India opposition accuses Modi of 'stock market scam'
- Published
Indian opposition leader Rahul Gandhi has demanded an investigation into a stock market crash that hit investors at the end of the general election.
He accused top Bharatiya Janata Party (BJP) leaders of making misleading predictions about stock prices surging after 4 June, the day the results were announced.
Mr Gandhi, from the Congress party, claimed that Prime Minister Narendra Modi encouraged people to buy stocks before this, which led to them losing money when the market crashed.
Mr Modi's party, the BJP, has denied the allegations.
Mr Gandhi has demanded that a Joint Parliamentary Committee (JPC) investigate the alleged scam and the role of Mr Modi and senior ministers.
He alleged that weeks before election results, Mr Modi, ex-Home Minister Amit Shah, and former Finance Minister Nirmala Sitharaman advised people to "buy stocks before 4 June", suggesting that the market would surge after, anticipating a BJP victory.
In May, Mr Shah told, external NDTV news channel in an interview: "Stock market crashes should not be linked with elections, but even if such a rumour has been spread, I suggest that you buy (shares) before 4 June. It will shoot up."

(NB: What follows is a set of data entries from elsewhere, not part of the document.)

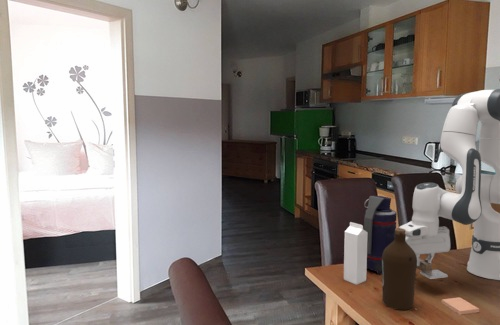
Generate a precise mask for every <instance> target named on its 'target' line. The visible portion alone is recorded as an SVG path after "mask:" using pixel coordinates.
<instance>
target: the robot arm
mask: <svg viewBox="0 0 500 325" xmlns="http://www.w3.org/2000/svg"><path fill="white" fill-rule="evenodd" d="M479 122H480V125H481V126H480V131H479V141H478V150H477V146H476V137H477V132H478V123H479ZM439 142H440V148H441V150H442V153H444V155H445V156H447V157H448V158H449V159H451V160H453V161H455V162H456V163H457V164H458V165H459V166H460V168H461V171H462V174H461V175H459V177H458V178H457V179H456V182H455V192H456V193H455V192H453V191H448V190H446V189H443V188H441V187H440V186H439V184H437V183H435V182H423V183H419V184H417V185H416V186H415V187H414V192H413V196H412V210H413V212H412V216H411V220H410V221H409V222H406V223H404V224H402V225H400V226H399V227H398V228H401V229H405V230H406V232H405V234H406V239H405V241H406V243H407V244H408V245H409V246H410V247H411V248H412V249H413V250H414V252H415V254H416V257H417V266H422V261H420V260H419V258H421V255H427V257H426V258H424V260H425V261H427V262H429V263H431V264H432V260H433V259H434V257H435V254H436V253H437V254H439V253H440V254H441V253H447V252H448V253H449V251H450V250H451V236H450V228H448V227H447V226H443V225H442V226H440V220H439V217H441V218H444V219H448V220H450V221H454V222H456V223H459V224H461V225H463V226H464V225H465V226H468V225H471V224H473V234H472V235H471V248H470V253H469V254H470V255H469V259H468V261H467V264H466V265H467V267H466V270H467V271H468V272H469V273H470V274H472V275H475V276H478V277H480V278H485V279H489V280H495V281H500V212H498V211H496V210H495V209H494V208H493V207H492V204H496V205H500V88H497V89H482V90H477V91H472V92H463V93H461V94H459V95H457V96H456V97H455V98H454V99H453V101H452V104H451V107H450V109H449V110H448V112H447V115H446V117H445V119H444V124H443V127H442V131H441V134H440V140H439ZM482 163H484V164H485V165H487V166H489V167H491V168H492V169H493V170H494V172H495V173H494V174H487V173H482ZM418 257H419V258H418Z"/></svg>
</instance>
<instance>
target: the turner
mask: <svg viewBox="0 0 500 325" xmlns="http://www.w3.org/2000/svg"><path fill="white" fill-rule="evenodd" d="M418 258H419V260H420V261H422V266H417V267H416V269H418V270H419V271H420V273H419V274H421V275H423V276H424V277H426V278H428V279H430V280H432V279H442V278H448V277H449V276H448V275H449V274H447V273H445V272H443V271H441V270H439V269H433V263H432V262H431V263H429V262H427V261H425V259H423V258H421V257H418Z"/></svg>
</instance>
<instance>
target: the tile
mask: <svg viewBox="0 0 500 325" xmlns="http://www.w3.org/2000/svg"><path fill="white" fill-rule="evenodd" d="M441 304H442V305H443V306H446V307H447V308H449V309H450V310H452V312H455V313H456V314H458V315H461V316H462V315H468V314H470V315H471V314H476V313H479V312H480V308H479V307H477V306H476V305H474V304H472V303H470V301H469V302H468V301H467V300H465V299H463V297H459V296H458V297H451V298H445V299H444V298H442V299H441Z"/></svg>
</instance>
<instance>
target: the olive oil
mask: <svg viewBox="0 0 500 325" xmlns="http://www.w3.org/2000/svg"><path fill="white" fill-rule="evenodd" d="M405 232H406V230H405V229H401V228H399V227H398V228H397V227H396V229H395V240H394V241H393V242H392V243H391V244H389V245H388V246H387V247H386V248H385V249H384V251H383V254H382V274H381V275H382V303H383V304H384V305H385V306H386V307H389V308H391V309H393V310H394V309H395V310H401V311H403V310H404V311H405V310H410V309H412V308H413V306H414V297H415V286H416V276H417V275H416V274H417V268H416V267H417V257H416V254H415V252H414V250H413V249H412V248H411V247H410V246H409V245H408V244H407V243H406V241H405V239H406V234H405Z"/></svg>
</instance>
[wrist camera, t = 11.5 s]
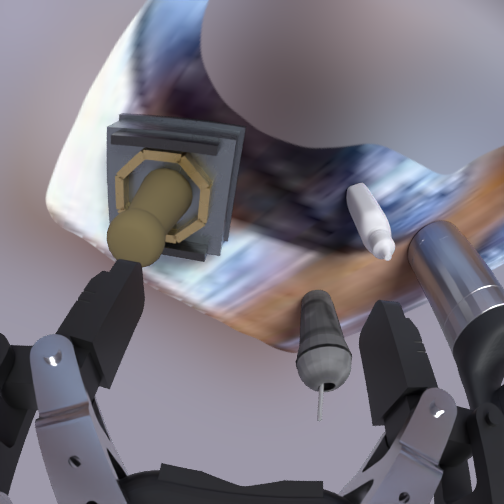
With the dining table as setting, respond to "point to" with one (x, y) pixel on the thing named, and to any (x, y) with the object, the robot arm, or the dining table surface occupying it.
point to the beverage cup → (321, 346)
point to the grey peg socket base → (186, 163)
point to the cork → (150, 217)
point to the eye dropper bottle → (370, 221)
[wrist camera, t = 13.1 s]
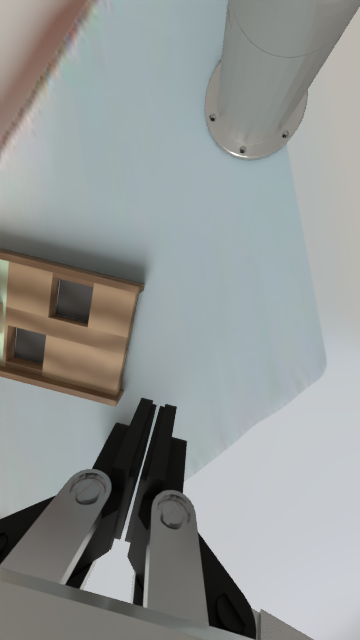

Mr Gandhi has labelled it "the biggest scam" in India's stock market history, alleging that the manipulation benefited certain "dubious foreign investors", causing Indians to lose trillions of rupees.
Mr Modi's departing trade minister, Piyush Goyal, has refuted the allegations, accusing Mr Gandhi of misleading investors.
Exit polls had predicted that the BJP would comfortably win a majority - securing more than 272 seats in the 543 member parliament - while together with its alliance partners, this figure would touch 360-370.
However, the results were drastically different from these predictions, with the BJP failing to reach the halfway mark on its own and the National Democratic Alliance (NDA) getting just 293 seats.
Mr Gandhi has now claimed that the exit polls were "fake" and that the BJP knew that it was not going to win more that 220 seats "from its internal survey and the feedback from the intelligence agencies".
"Despite that, the exit polls were made to show that the BJP was winning a large number of seats," Mr Gandhi alleged.
This, he alleged, led to massive buying of stocks on 3 June.
When the results came out the next day, the Indian stock market saw one of its worst crashes in years, with investments worth billions of dollars being wiped out.
The BJP's Mr Goyal said that it was Indians who gained from the rise and fall in stock prices, since in April and May, when the market was on an upswing, foreign investors had sold shares which Indians had bought.
And this happened again on 4 June, when the market crashed, he said.
"So foreigners bought at a high price and sold at a low price. Indian investors sold at a high price and bought at a low price. So in a way, Indian investors earned even in this period. No one suffered a loss," he said.
On Friday, Congress leader Jairam Ramesh said that Mr Goyal's explanation was "rubbish" and added that it did not answer specific questions raised by Mr Gandhi.
The BJP has not responded to Mr Ramesh's allegations.